It’s a mixed bag, for sure. Here are the few indicia that, while down, have not been clobbered as much as the broad market averages. (Of course, considering all the volatility last week, this may be completely outdated by the time this posts.)

  1. Dow transportation average -24%
  2. Amex Biotech index-14%
  3. Venezuela Caracas General -4%

Well, o.k., they are all negative. But compared to the Wilshire 5000 (-40%) or the MSCI EAFE International index (-49%), these would be the best of a sorry lot.
Not much of a shopping list, for those interested in broad market diversification.

But take a look at the S&P Small Cap 600 index, down 34%

On a relative performance basis, that is chest-thumbing impressive.

And it may be the most welcome of market trend indicators.

Small caps generally lead the way out of bear markets. Once investors realize that the sun will still rise in the eastern horizon, and that most banks will still be open, they pounce on the small caps which usually get pounded at the tail end of bear markets.

It helps to have a sense of history. Going back to 1926, when data collection became widespread, there are two overwhelming trends that come clear.

  1. Small cap stocks will over-perform relative to broad market indexes.
  2. Value stocks will likewise outperform growth and blend indexes.

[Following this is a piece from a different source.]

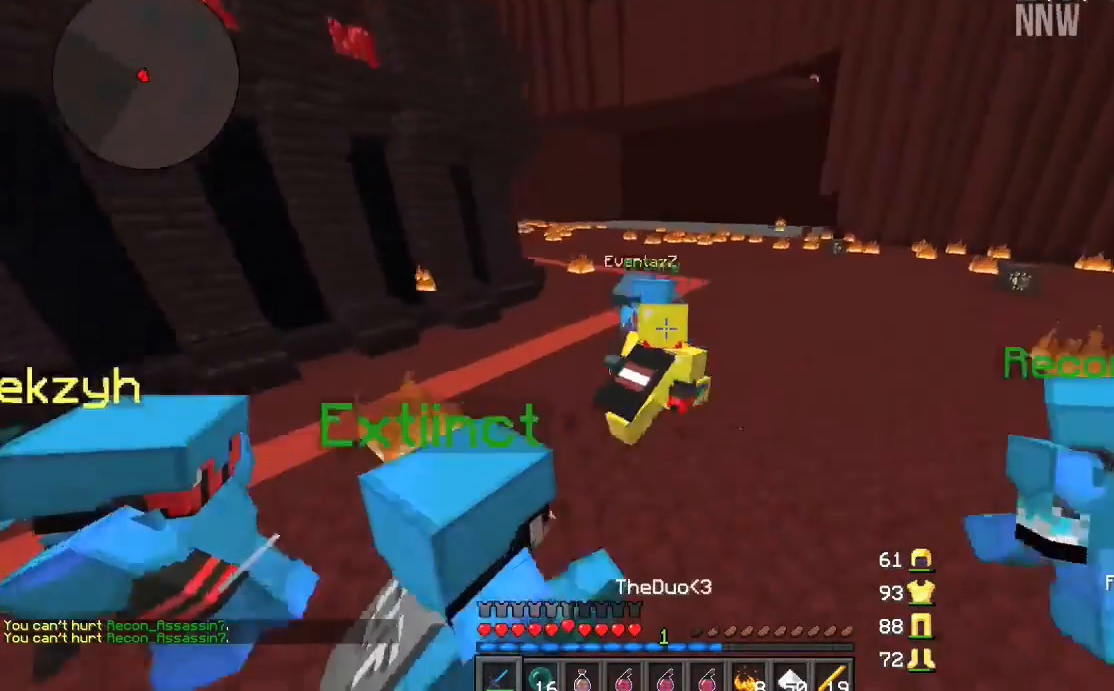
{"keys": ["a"], "mouse": [], "events": [[67, "mouse_left", "down"], [133, "mouse_left", "up"], [200, "d", "up"], [200, "mouse_left", "down"], [200, "w", "up"], [267, "a", "down"], [267, "mouse_left", "up"], [334, "mouse_left", "down"], [367, "mouse_left", "up"], [367, "s", "down"], [467, "s", "up"]]}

This is not an insight that will make you rich as a day trader. We’re talking decades here.

So, what can you do with this information?

You might want to hedge your exposure to the broad market as it manifests itself in your 401k and IRA accounts.

Regular readers know of our bias towards no-load, no-fee managed mutual funds available from the discount broker fund supermarkets.

But if you have discretionary funds and wish to control your tax destiny, you may want to open a side pocket fund that invests directly in small cap value stocks for long-run appreciation.

If they perform in future decades as they have in the past, you will have a unique currency to spend as you choose.

  1. You can donate appreciated stock to charity, and sidestep the capital gains.
  2. You can margin your portfolio to raise cash, without realizing taxable gains.
  3. You can gift appreciated stock to those in lower tax brackets.
  4. You can harvest the ultimate tax shelter, and let your heirs inherit at the stepped up basis.

There is a tidal wave of tax and spend legislation coming down the pike. This is a classic defensive posture to protect yourself against confiscatory wealth transfers that will be tarted up as progressive social engineering.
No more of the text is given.